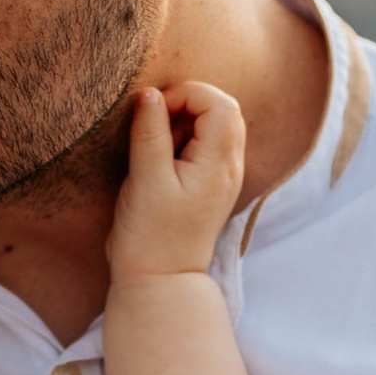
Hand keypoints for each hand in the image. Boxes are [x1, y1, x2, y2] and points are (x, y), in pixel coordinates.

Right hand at [107, 81, 247, 282]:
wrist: (161, 280)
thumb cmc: (151, 236)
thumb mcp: (145, 180)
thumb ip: (149, 133)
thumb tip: (149, 94)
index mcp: (219, 165)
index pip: (219, 103)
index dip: (185, 94)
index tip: (154, 112)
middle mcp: (230, 168)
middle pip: (225, 109)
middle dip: (188, 102)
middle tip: (156, 123)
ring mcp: (224, 177)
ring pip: (218, 125)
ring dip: (186, 120)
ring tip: (158, 143)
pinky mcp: (211, 185)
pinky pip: (209, 144)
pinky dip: (187, 138)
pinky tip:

■ ■ ■ ■ ■ ■ ■

* **Task statement**
Restate the line containing "middle pip: (225, 109)" and every remaining line of the records word for word. Add nothing.

* **Finished exercise**
middle pip: (225, 109)
middle dip: (188, 102)
middle tip: (156, 123)
ring mcp: (224, 177)
ring pip: (218, 125)
ring dip: (186, 120)
ring tip: (158, 143)
pinky mcp: (211, 185)
pinky pip: (209, 144)
pinky dip: (187, 138)
pinky tip:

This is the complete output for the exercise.